成人大片

ENG 4020 - Complex Systems Engineering

North Terrace Campus - Semester 2 - 2024

Most interesting engineering interventions occur in complicated and complex systems. These systems display emergent behaviour that cannot always be foreseen or forecast. This course will build upon fundamental systems engineering knowledge, exploring the theory of complex systems and introducing structured systems engineering methodologies to help understand and manage systems design and evolution in this environment. Topics may include system of systems engineering, decision theory, optimisation for design, queueing theory, network design and advanced model-based systems engineering.

  • General Course Information
    Course Details
    Course Code ENG 4020
    Course Complex Systems Engineering
    Coordinating Unit Centre for STEM Education and Innovation
    Term Semester 2
    Level Undergraduate
    Location/s North Terrace Campus
    Units 3
    Contact Up to 4 hrs per week
    Available for Study Abroad and Exchange N
    Prerequisites ENG 3004
    Incompatible ENG 7020
    Course Staff

    Course Coordinator: Dr David Harvey

    Course Timetable

    The full timetable of all activities for this course can be accessed from .

  • Learning Outcomes
    Course Learning Outcomes
    On successful completion of this course students will be able to:
    1. Classify a system of interest and use this information to identify appropriate systems engineering approaches, processes, methods, tools, and techniques
    2. Tailor a system engineering approach to suit a system of interest
    3. Apply the systems engineering tools and analysis methods presented in the course to systems design problems
    4. Construct models of the system of interest that can support systems engineering design and analysis processes
    5. Demonstrate professional skills including effective team participation, oral communication, and written communication

     
    The above course learning outcomes are aligned with the Engineers Australia . The course develops the following EA Elements of Competency to levels of introductory (A), intermediate (B), advanced (C):  
     
    1.11.21.31.41.51.62.12.22.32.43.13.23.33.43.53.6
    C C C C C C B C C
    University Graduate Attributes

    This course will provide students with an opportunity to develop the Graduate Attribute(s) specified below:

    University Graduate Attribute Course Learning Outcome(s)

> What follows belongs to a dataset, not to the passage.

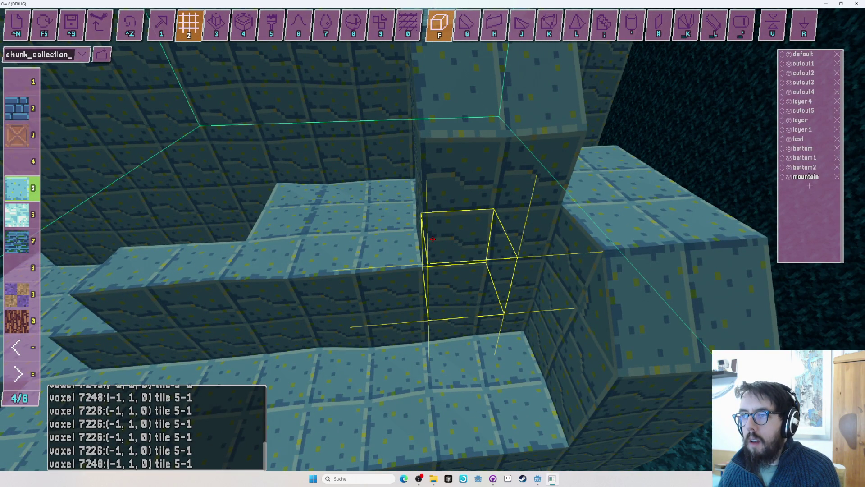
key("f")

    Attribute 1: Deep discipline knowledge and intellectual breadth

    Graduates have comprehensive knowledge and understanding of their subject area, the ability to engage with different traditions of thought, and the ability to apply their knowledge in practice including in multi-disciplinary or multi-professional contexts.

    1-4

    Attribute 2: Creative and critical thinking, and problem solving

    Graduates are effective problems-solvers, able to apply critical, creative and evidence-based thinking to conceive innovative responses to future challenges.

    3 and 4

    Attribute 3: Teamwork and communication skills

    Graduates convey ideas and information effectively to a range of audiences for a variety of purposes and contribute in a positive and collaborative manner to achieving common goals.

    3 and 5

    Attribute 4: Professionalism and leadership readiness

    Graduates engage in professional behaviour and have the potential to be entrepreneurial and take leadership roles in their chosen occupations or careers and communities.

    3 and 5

    Attribute 5: Intercultural and ethical competency

    Graduates are responsible and effective global citizens whose personal values and practices are consistent with their roles as responsible members of society.

    5

    Attribute 6: Australian Aboriginal and Torres Strait Islander cultural competency

    Graduates have an understanding of, and respect for, Australian Aboriginal and Torres Strait Islander values, culture and knowledge.

    No specific outcomes

    Attribute 7: Digital capabilities

    Graduates are well prepared for living, learning and working in a digital society.

    1, 3 and 4

    Attribute 8: Self-awareness and emotional intelligence

    Graduates are self-aware and reflective; they are flexible and resilient and have the capacity to accept and give constructive feedback; they act with integrity and take responsibility for their actions.

    3 and 5
  • Learning & Teaching Activities
    Learning & Teaching Modes
    This course consists of a mixture of online video theory and practice focused content, active participation workshops, advanced modelling computer exercises and industry guest speakers.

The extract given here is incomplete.